BASKET CASE

États-Unis – 2023
Genre : Horreur
Auteur : Armando Munoz
Nombre de pages : 270
Editeur : Faute de frappe
Date de sortie : 15 octobre 2025
LE PITCH
À New York, un jeune homme loue une chambre à l’hôtel Broslin. Il arrive avec une malle en osier qui intrigue ses voisins. Peu à peu, l’on découvre qu’elle contient son frère siamois, une créature monstrueuse. Ils décident ensemble de se venger de ceux qui sont responsables de l’échec de leur séparation, leur père et un chirurgien.
La vengeance aux deux visages
C’est encore une œuvre fondamentale du cinéma horrifique des années 80 qui se retrouve à l’honneur de la collection Compact de l’éditeur français Faute de frappe. Après La Nuit des Morts-Vivants, Slugs, Re-Animator ou Vampire, vous avez dit vampire ?, c’est au tour de Basket Case de passer par la case novélisation.

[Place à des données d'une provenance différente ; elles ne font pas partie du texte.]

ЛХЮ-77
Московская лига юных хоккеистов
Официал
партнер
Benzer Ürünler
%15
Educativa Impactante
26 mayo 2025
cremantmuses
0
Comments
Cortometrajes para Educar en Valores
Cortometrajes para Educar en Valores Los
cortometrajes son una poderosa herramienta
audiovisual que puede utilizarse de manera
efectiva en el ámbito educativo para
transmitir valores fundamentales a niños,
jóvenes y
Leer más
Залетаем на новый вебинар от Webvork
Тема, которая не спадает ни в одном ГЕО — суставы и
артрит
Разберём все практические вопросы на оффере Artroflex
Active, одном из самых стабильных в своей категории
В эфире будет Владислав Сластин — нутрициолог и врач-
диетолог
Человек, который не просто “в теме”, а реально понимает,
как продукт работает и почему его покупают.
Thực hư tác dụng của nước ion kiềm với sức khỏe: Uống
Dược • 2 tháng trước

Le film de Franck Henenlotter, sorti en 1982, n’est peut-être pas le plus célèbre auprès du grand public des œuvres adaptées chez l’éditeur français. C’est pourtant l’un des tous meilleurs. Basket Case trouve ici une très fidèle retranscription par l’auteur Armando Munoz. L’écrivain est un habitué et un spécialiste des adaptations de séries B des années 70-80 comme en témoignent ses novélisations de My Bloody Valentine ou de Silent Night, Deadly Night. Dans un style direct et sans fioritures, marque de fabrique de cette délicieuse collection de romans horrifiques, Munoz déploie avec fidélité l’intrigue écrite à l’époque par Henenlotter en personne. On y retrouve donc les deux frères siamois séparés de force quelques années auparavant. Les deux ont survécu à l’opération. Duane est totalement normal (à une imposante cicatrice près), son frère Bélial, supposé mort par le corps médical, est quant à lui réduit à une espèce de bouillie de chair humaine, de laquelle émergent des bras, un semblant de visage… et surtout, un pénis rétractable lanceur d’épines et un anus capable d’accueillir toutes sortes de choses. Très utile pour ce personnage aux déviances très prononcées. Les deux « hommes » arrivent à New York, Bélial à l’abri des regards, dissimulé dans une malle en osier dont ne se sépare quasiment jamais son frère. Ils cherchent à se venger des auteurs de leur séparation physique, trois chirurgiens qui avaient agi à l’époque pour des motivations très obscures.
Une ode aux cassés de la société
L’escapade vengeresse des deux frangins devient rapidement l’occasion pour l’auteur (et le cinéaste avant lui) de décrire une déambulation dans les quartiers les plus malfamés de NY, à commencer par la 42e rue, chère à Franck Henenlotter, et lieu de tournage du film. En cela, Armando Munoz rend un vibrant hommage tant au réalisateur qu’aux âmes damnés fréquentant ces quartiers poisseux et assez peu fréquentables de la Grande Pomme. On y croise toute une galerie de personnages pittoresques : prostitué(e)s, transsexuels, drogués, ainsi que des lieux pour le moins typiques comme cet hôtel rassemblant tout un groupe de protagonistes fameux, ou encore les sex-shops, cinémas pornographiques et autres clubs de débauche. A l’image du film de 1982, Basket Case le roman se veut ultra-transgressif et jusqu’au-boutiste dans sa description des aventures de Duane et Bélial, qui viennent tout droit de leur patelin campagnard et découvrent les plaisirs permis par la grande ville. Cela passe par des scènes de sexe assez gratinées, mais aussi par la découverte de l’amour pour Duane, qui s’entiche de la secrétaire d’un des chirurgiens figurant sur sa liste. Histoire évidemment vouée à l’échec. D’ailleurs, les passages les plus sanglants concernent justement les mises à morts des trois médecins, à grand renfort de détails bien sanguinolents et crados. Le livre se veut bien dégueu quand il le faut, jouant en permanence avec les limites. Mais c’est bel et bien dans sa description à la fois fascinante et même tendre de ces personnages, ces marginaux, ces délaissés de la société, vivant dans les pires quartiers de New York, que le livre, comme le faisait autrefois le film, séduit le plus. Rendant attachants une poignée de personnages pourtant pas gâtés par la vie, le roman développe une micro-société fascinante et passionnante. Et n’épargne pas les nantis, globalement tous présentés sous un aspect négatif.
Maniant l’humour noir et le trash à merveille, Basket Case jongle entre l’horreur pure et le grotesque, pour un résultat absolument et merveilleusement aussi dégoûtant que fun, qui ne peut que s’achever sur une note tragique. Une histoire à redécouvrir, pour un des tous meilleurs romans de la collection Compact de l’éditeur.